* [WORK INSTRUCTIONS]
With the pictures left out, write out exactly the lines of the listing below that run from the line with "218 117 2.11" through the line with "272 348 15.93".

=== DATASET EXCERPTS ===

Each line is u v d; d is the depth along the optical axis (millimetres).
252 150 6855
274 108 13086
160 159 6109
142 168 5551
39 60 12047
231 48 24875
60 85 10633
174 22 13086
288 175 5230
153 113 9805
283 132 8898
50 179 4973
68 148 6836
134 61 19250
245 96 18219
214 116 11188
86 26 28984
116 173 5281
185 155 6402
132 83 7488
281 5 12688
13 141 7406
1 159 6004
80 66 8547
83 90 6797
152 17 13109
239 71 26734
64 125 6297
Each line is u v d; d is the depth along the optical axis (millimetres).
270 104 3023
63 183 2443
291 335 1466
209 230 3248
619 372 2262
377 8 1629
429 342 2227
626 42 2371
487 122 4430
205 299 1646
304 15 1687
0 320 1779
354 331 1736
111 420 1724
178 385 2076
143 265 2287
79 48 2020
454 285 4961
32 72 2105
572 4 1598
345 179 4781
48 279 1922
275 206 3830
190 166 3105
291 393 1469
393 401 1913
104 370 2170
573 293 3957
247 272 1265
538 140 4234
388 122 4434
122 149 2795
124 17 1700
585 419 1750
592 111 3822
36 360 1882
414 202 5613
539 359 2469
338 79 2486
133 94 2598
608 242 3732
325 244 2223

===
=== DATASET EXCERPTS ===

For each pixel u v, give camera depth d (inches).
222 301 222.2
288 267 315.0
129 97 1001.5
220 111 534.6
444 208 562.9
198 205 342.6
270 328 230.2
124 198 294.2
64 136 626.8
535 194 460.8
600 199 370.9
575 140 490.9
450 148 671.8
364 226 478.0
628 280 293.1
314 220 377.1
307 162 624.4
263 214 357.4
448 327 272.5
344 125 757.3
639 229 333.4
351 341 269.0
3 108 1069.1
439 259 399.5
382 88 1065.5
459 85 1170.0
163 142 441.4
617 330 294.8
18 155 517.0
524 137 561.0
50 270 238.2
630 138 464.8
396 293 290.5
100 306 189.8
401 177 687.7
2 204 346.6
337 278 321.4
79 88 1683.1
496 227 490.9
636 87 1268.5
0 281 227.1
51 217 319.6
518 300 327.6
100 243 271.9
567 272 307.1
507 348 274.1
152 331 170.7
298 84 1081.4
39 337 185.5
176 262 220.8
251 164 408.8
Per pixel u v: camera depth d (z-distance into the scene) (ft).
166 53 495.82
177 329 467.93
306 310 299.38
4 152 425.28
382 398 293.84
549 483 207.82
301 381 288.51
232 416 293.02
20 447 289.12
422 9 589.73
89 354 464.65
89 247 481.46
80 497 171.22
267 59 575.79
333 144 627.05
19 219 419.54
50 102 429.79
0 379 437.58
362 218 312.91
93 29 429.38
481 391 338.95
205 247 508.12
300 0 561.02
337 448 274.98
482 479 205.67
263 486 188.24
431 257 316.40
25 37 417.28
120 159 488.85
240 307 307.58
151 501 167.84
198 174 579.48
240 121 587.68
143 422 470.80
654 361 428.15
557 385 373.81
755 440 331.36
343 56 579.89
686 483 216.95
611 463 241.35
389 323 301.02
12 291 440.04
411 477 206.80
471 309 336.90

===
=== DATASET EXCERPTS ===

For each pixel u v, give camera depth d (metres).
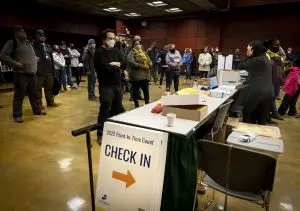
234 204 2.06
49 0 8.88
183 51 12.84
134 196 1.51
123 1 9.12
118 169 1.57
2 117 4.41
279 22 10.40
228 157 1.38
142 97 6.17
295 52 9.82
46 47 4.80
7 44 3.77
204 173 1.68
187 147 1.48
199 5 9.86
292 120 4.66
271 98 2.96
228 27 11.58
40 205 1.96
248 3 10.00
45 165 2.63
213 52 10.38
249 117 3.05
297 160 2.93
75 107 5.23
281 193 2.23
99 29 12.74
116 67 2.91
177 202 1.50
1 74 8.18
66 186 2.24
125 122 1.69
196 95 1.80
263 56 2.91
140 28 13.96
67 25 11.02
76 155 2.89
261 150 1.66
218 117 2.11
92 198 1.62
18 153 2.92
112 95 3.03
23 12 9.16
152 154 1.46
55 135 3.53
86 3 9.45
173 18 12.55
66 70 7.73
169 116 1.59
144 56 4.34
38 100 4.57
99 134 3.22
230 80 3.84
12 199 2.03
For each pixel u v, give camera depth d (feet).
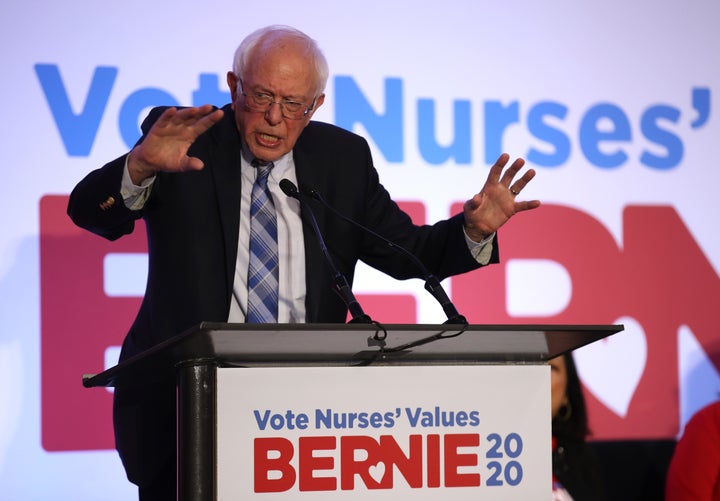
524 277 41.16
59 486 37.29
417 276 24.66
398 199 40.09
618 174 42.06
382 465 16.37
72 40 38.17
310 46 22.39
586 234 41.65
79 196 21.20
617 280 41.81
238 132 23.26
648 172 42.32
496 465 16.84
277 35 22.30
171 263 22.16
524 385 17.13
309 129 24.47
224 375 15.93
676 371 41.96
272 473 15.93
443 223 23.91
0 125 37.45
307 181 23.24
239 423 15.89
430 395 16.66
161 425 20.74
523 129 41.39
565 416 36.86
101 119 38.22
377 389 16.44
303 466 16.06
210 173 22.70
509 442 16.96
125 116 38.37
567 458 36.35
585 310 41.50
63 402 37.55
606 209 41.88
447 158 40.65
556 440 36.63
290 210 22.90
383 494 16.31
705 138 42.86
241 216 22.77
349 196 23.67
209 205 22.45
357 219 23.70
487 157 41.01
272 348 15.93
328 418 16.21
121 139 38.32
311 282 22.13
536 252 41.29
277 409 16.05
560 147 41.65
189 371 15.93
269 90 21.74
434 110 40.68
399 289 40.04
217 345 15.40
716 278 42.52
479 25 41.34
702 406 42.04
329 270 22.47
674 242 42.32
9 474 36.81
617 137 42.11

===

* [WRITTEN REPLY]
218 117 2.11
92 198 1.62
18 153 2.92
112 95 3.03
23 12 9.16
152 154 1.46
55 135 3.53
86 3 9.45
173 18 12.55
66 70 7.73
169 116 1.59
144 56 4.34
38 100 4.57
99 134 3.22
230 80 3.84
12 199 2.03
For each pixel u v, give camera depth d (feet).
524 277 41.16
59 486 37.29
417 276 24.66
398 199 40.09
618 174 42.06
382 465 16.37
72 40 38.17
310 46 22.39
586 234 41.65
79 196 21.20
617 280 41.81
238 132 23.26
648 172 42.32
496 465 16.84
277 35 22.30
171 263 22.16
524 385 17.13
309 129 24.47
224 375 15.93
676 371 41.96
272 473 15.93
443 223 23.91
0 125 37.45
307 181 23.24
239 423 15.89
430 395 16.66
161 425 20.74
523 129 41.39
565 416 36.86
101 119 38.22
377 389 16.44
303 466 16.06
210 173 22.70
509 442 16.96
125 116 38.37
567 458 36.35
585 310 41.50
63 402 37.55
606 209 41.88
447 158 40.65
556 440 36.63
290 210 22.90
383 494 16.31
705 138 42.86
241 216 22.77
349 196 23.67
209 205 22.45
357 219 23.70
487 157 41.01
272 348 15.93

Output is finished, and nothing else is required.